There, a year earlier, Binnington had befriended Andy Chiodo, a goalie whose professional career was concluding and whose work ethic he had come to admire. With his career teetering, Binnington confided in Chiodo, by then a goalie coach for Nichol, a desire to improve his discipline and lifestyle habits.
“That summer was really powerful,” Chiodo, now the Penguins’ goalie development coach, said in an interview last week. “He was open about what he wanted.”
From May to September, five days a week — and sometimes six — Binnington worked on body and mind. Surrounded by N.H.L. captains and Cup winners, he learned critical differences: between training and exercising, eating and fueling, practicing and preparing with intent.

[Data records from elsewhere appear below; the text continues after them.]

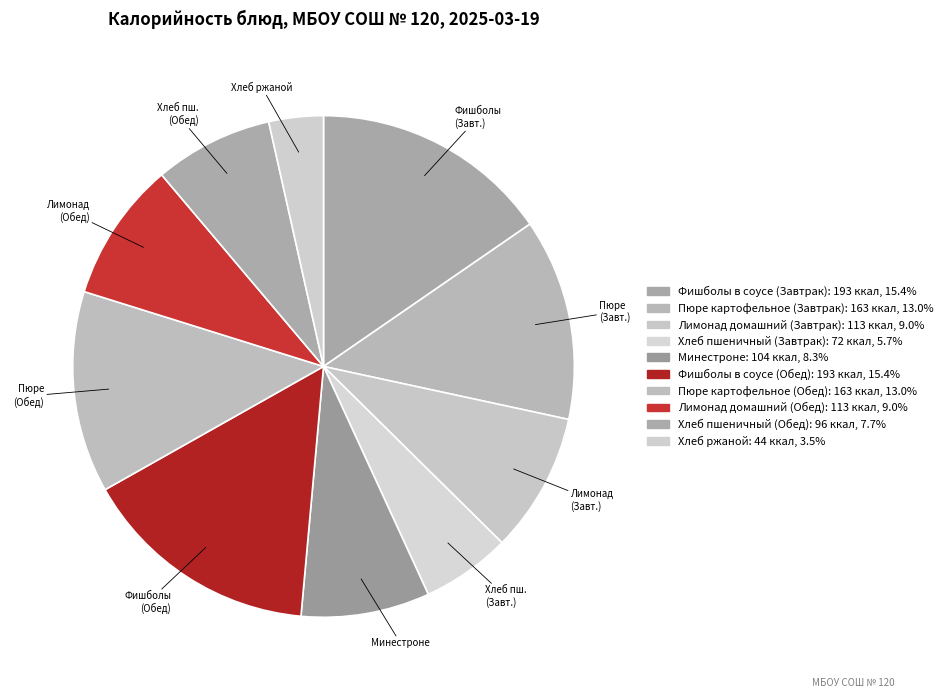

How many segments does this pie chart have?

10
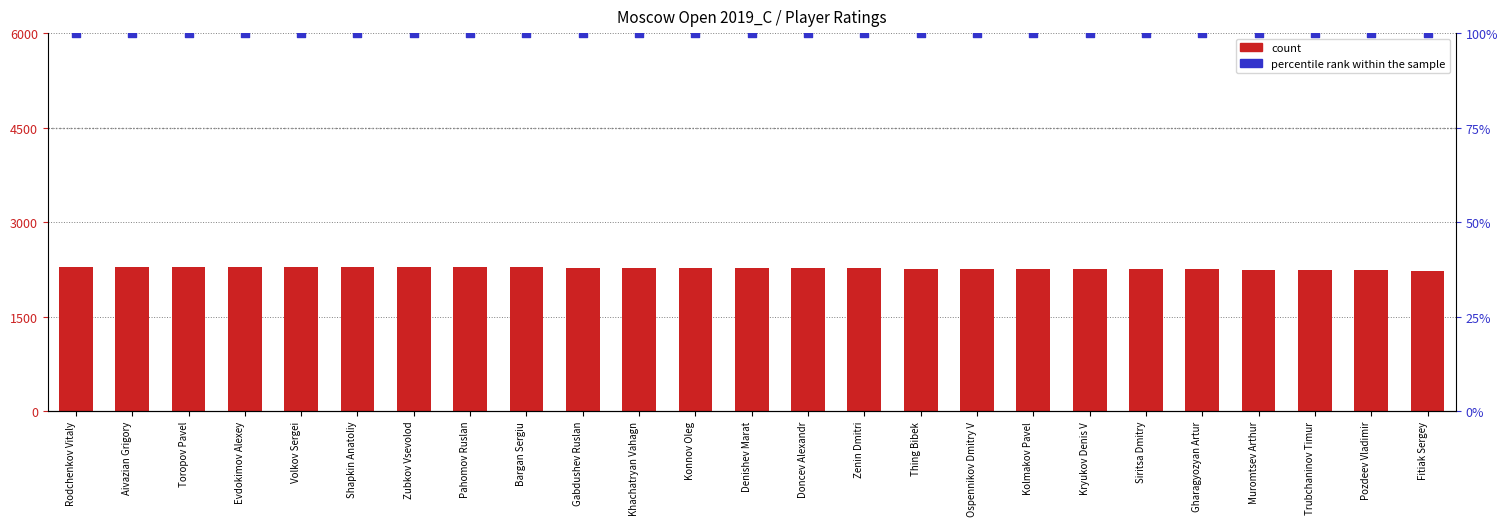

Which series reaches the minimum Y coordinate?

percentile rank within the sample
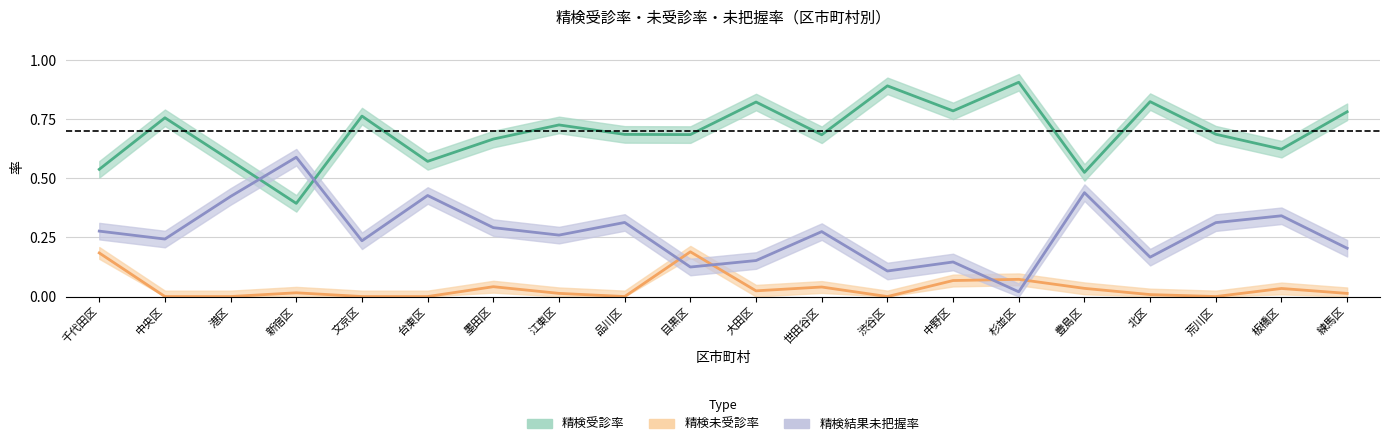

Which series ends up on top after the final intersection of 精検結果未把握率 and 精検受診率?

精検受診率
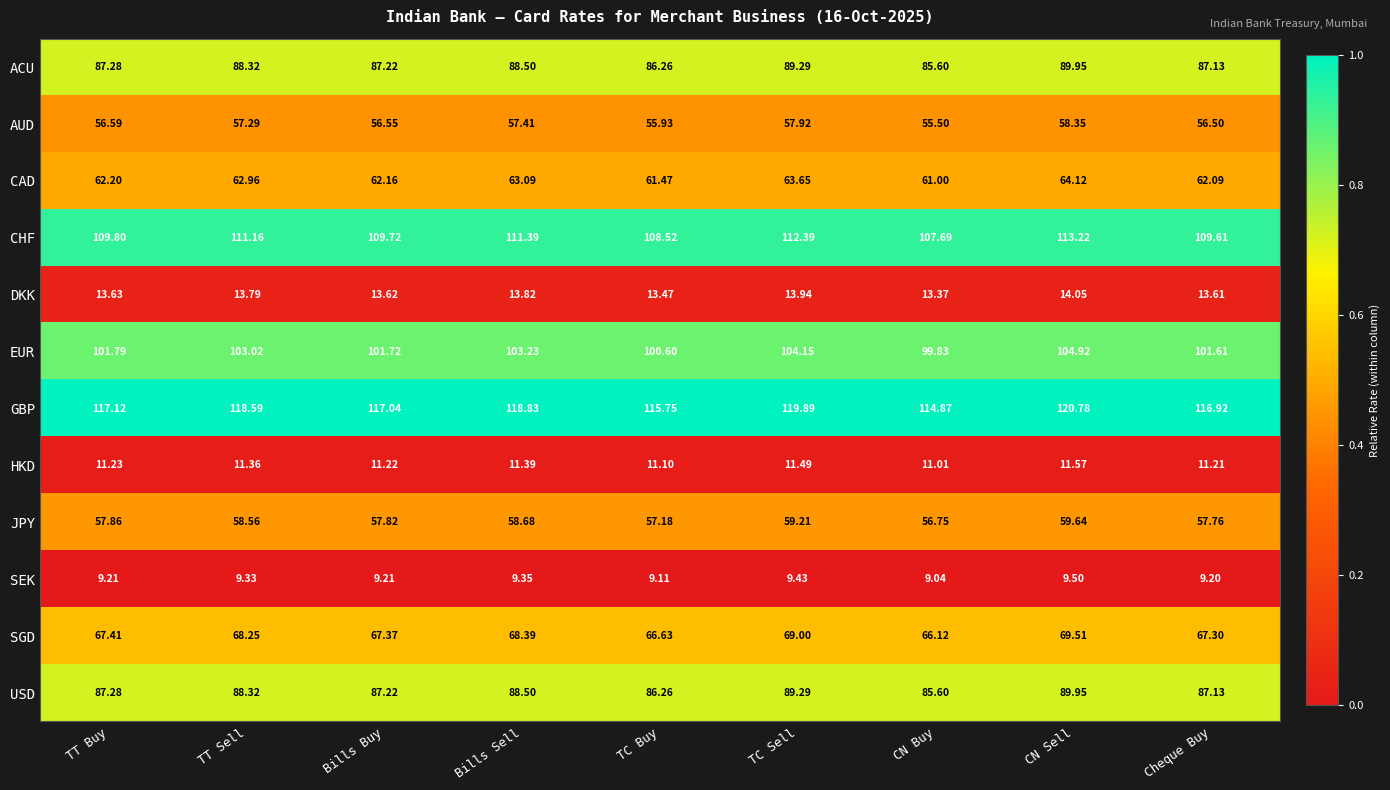

Which series changed the most between TT Buy and TT Sell?

GBP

He thwarted McDavid and Dallas Stars star Tyler Seguin on the ice and won his peers’ respect in the weight room.
In one conversation with Binnington, Nichol relayed how Houston Texans defensive end J.J. Watt, when asked whether he was bothered by teammates criticizing his perceived lack of a social life, said he could excel at football for only a finite period; he could drink all the beer he wanted later.
Nichol also shared how when Watt used the weight room during a visit to Toronto, he asked if he could come earlier than his normal 6 a.m. session because of a 9 a.m. engagement about an hour away. Told yes, Watt proceeded to estimate the duration of every task — breakfast, a coffee stop, the length of his drive, accounting for potential traffic — before settling on 4 a.m.
“To see a guy like that — his entire life revolved around his training,” Nichol said. “For Jordan, it was the realization that I’m not the fun police. He’s a guy that’s had his fun. In order to achieve the things he wanted, it had to be a full-time effort.”
By then, though, another young goalie, Ville Husso, had vaulted ahead of Binnington in the Blues’ organization. At the beginning of last season the Blues demoted him from the American Hockey League to the ECHL, but he refused to go.